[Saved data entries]
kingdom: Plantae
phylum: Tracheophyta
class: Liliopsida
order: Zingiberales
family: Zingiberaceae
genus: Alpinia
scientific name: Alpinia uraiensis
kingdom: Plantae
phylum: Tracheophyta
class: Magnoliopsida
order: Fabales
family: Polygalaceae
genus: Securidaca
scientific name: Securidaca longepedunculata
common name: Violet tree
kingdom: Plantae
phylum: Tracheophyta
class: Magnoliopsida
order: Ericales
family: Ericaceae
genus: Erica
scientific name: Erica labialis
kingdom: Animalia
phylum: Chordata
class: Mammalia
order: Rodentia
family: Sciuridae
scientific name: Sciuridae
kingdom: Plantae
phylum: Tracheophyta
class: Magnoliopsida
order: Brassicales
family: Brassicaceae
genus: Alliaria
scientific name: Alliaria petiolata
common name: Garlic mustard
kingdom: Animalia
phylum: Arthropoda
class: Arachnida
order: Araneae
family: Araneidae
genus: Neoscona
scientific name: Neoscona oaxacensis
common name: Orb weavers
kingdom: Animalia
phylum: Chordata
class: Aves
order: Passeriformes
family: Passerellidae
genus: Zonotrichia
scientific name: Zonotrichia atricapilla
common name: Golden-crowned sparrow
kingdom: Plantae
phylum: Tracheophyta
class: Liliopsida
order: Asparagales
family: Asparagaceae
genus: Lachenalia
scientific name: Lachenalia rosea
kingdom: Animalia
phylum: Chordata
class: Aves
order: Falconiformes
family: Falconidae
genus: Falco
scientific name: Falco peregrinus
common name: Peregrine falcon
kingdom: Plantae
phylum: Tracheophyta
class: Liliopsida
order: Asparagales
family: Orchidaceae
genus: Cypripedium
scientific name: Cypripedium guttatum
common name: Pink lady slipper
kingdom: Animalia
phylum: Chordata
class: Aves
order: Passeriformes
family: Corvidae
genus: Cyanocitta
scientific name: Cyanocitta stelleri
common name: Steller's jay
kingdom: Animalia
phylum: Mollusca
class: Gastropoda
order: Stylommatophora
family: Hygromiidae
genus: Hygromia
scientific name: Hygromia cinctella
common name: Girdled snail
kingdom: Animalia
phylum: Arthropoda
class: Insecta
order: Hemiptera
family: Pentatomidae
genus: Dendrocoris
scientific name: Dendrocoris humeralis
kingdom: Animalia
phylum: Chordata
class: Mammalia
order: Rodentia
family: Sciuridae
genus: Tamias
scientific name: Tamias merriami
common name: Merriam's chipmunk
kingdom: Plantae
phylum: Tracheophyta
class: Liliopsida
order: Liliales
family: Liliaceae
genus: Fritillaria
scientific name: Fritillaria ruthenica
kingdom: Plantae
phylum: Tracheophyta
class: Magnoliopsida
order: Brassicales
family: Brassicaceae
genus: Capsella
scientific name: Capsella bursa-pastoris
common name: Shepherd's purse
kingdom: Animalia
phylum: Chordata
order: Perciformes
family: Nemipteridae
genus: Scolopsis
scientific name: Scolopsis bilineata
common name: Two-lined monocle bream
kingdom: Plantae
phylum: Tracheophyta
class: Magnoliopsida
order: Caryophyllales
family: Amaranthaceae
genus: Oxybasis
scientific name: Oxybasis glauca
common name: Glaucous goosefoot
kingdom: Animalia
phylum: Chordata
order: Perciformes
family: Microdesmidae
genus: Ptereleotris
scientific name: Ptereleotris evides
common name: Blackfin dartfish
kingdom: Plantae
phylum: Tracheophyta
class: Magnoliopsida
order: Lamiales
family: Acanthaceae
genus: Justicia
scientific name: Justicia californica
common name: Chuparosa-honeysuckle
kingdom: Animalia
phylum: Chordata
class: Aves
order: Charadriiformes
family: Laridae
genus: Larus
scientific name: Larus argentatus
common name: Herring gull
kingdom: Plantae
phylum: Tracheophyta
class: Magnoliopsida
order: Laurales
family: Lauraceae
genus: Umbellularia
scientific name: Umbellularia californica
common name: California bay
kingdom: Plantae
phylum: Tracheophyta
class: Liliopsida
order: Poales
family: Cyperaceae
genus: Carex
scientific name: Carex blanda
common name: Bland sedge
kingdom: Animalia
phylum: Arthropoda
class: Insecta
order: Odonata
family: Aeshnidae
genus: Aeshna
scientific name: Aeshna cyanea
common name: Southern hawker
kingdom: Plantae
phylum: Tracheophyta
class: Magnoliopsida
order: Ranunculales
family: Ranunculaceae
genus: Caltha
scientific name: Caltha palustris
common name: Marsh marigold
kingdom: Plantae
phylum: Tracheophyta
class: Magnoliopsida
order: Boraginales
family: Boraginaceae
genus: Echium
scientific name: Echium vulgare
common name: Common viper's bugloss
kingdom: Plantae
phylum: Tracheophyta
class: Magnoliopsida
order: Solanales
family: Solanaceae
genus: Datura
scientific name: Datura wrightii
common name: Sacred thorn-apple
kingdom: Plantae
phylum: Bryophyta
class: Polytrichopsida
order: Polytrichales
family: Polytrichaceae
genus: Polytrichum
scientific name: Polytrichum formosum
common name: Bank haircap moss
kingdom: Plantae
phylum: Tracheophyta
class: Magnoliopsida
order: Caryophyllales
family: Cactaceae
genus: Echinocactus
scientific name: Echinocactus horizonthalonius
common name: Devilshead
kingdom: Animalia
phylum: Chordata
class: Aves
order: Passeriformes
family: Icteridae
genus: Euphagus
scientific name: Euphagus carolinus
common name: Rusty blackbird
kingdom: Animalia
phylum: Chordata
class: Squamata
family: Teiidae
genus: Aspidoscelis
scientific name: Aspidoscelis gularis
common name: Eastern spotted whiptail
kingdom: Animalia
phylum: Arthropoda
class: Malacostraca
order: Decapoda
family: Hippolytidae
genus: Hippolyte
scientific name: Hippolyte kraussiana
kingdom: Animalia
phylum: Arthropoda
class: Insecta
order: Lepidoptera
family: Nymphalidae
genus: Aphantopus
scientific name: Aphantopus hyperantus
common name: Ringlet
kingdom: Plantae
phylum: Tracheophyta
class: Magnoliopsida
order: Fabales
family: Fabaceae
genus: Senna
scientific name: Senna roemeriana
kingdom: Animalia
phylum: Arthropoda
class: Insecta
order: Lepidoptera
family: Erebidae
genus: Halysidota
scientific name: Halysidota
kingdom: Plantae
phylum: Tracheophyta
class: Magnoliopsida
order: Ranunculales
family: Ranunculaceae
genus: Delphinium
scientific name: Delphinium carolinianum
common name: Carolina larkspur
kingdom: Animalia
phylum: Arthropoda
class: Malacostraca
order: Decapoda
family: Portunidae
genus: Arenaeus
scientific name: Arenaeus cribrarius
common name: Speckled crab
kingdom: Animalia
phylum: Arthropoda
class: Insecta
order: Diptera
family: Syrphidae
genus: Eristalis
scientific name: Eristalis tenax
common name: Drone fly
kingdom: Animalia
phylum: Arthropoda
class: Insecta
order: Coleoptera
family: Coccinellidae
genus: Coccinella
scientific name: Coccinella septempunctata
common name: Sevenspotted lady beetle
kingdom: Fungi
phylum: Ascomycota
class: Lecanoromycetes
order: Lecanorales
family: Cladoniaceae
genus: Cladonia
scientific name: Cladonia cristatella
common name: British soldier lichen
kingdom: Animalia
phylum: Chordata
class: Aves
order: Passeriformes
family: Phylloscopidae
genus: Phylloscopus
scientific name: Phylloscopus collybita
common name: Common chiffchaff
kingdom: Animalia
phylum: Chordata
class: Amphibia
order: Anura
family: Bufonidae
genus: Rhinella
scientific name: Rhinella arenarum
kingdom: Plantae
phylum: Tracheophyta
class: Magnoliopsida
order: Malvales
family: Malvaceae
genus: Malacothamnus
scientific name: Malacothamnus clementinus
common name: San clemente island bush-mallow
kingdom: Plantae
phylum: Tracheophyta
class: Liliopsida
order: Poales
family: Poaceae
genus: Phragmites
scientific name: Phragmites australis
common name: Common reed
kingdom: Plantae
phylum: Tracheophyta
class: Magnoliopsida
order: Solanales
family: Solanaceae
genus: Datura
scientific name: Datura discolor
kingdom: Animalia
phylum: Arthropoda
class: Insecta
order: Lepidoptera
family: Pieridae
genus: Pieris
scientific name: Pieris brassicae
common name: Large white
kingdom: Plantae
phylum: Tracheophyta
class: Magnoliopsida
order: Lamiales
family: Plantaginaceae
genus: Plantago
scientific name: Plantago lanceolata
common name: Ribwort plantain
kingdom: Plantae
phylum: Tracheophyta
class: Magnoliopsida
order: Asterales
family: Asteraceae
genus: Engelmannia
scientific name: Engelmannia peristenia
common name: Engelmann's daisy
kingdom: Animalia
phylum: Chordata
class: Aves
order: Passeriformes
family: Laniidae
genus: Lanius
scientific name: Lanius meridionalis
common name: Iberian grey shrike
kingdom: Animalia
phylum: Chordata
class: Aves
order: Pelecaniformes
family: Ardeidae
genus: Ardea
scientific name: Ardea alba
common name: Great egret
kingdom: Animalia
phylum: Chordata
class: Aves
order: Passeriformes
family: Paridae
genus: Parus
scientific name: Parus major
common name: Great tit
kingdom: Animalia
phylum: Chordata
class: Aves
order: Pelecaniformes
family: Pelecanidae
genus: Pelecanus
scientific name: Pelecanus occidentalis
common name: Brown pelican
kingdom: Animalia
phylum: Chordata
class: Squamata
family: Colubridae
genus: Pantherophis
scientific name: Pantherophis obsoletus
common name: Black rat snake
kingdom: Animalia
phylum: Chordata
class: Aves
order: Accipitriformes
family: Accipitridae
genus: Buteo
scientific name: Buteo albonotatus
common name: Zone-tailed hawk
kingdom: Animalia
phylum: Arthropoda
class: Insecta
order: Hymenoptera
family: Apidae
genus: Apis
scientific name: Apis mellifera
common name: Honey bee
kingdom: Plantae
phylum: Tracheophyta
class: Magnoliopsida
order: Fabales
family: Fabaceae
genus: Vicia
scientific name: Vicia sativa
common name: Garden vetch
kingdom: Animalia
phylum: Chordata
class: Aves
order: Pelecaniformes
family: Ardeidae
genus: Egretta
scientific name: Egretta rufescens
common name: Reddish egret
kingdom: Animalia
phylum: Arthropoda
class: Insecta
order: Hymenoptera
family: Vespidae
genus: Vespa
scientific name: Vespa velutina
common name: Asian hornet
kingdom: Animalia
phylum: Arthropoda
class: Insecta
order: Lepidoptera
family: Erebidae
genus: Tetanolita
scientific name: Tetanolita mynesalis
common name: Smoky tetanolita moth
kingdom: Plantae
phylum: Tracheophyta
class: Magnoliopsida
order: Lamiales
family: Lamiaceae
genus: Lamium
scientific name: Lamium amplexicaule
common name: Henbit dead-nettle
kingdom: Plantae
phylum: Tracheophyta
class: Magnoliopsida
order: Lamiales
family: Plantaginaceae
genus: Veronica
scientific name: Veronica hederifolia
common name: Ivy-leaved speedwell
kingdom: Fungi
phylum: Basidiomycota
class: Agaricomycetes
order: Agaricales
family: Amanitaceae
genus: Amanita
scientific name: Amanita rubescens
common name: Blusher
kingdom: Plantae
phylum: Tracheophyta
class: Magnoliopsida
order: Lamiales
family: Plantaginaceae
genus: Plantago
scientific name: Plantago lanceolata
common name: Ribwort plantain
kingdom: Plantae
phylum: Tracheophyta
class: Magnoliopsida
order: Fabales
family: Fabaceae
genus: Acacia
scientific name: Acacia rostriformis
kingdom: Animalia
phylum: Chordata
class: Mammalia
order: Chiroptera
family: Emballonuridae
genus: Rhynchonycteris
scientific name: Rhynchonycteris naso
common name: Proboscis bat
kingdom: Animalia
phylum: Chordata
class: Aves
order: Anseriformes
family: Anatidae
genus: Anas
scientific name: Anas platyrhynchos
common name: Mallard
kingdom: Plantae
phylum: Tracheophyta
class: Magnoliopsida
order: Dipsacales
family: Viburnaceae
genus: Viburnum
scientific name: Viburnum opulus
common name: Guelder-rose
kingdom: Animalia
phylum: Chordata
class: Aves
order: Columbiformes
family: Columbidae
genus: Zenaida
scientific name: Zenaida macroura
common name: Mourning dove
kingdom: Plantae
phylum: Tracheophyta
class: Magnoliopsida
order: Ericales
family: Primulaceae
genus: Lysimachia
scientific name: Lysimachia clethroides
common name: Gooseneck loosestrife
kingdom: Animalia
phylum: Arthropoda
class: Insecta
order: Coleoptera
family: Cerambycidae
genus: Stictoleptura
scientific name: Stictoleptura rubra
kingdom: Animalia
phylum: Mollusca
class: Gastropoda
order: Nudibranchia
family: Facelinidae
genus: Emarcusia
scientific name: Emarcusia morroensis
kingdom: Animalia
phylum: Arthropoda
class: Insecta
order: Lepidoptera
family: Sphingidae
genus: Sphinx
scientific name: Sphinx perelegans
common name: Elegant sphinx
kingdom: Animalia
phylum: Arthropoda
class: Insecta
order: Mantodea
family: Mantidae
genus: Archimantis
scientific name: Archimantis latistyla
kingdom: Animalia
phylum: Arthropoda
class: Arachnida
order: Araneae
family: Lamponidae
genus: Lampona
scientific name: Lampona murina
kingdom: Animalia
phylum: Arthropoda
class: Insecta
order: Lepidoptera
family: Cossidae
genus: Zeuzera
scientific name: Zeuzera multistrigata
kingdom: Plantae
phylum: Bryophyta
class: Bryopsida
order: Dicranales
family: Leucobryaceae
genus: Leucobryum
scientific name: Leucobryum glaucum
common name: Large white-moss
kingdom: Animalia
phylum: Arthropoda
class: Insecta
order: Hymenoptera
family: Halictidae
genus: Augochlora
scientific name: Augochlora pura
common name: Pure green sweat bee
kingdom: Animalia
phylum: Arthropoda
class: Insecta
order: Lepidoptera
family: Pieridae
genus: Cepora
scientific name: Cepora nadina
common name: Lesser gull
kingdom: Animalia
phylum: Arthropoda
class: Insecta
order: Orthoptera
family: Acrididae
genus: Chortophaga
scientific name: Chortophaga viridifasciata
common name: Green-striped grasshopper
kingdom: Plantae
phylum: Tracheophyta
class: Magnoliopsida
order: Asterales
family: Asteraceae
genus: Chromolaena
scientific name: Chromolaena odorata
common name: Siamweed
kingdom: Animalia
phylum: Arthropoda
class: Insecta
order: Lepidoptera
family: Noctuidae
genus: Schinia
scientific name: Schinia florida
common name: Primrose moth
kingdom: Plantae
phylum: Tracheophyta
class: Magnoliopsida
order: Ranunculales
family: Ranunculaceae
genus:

EXERCISE OBJECTIVE. Edit the lines from the one with "family: Emballonuridae" to the one with "scientific name: Viburnum opulus" by changing "common name" to "everyday name" and keeping everything else the same.

WRITTEN SOLUTION.
family: Emballonuridae
genus: Rhynchonycteris
scientific name: Rhynchonycteris naso
everyday name: Proboscis bat
kingdom: Animalia
phylum: Chordata
class: Aves
order: Anseriformes
family: Anatidae
genus: Anas
scientific name: Anas platyrhynchos
everyday name: Mallard
kingdom: Plantae
phylum: Tracheophyta
class: Magnoliopsida
order: Dipsacales
family: Viburnaceae
genus: Viburnum
scientific name: Viburnum opulus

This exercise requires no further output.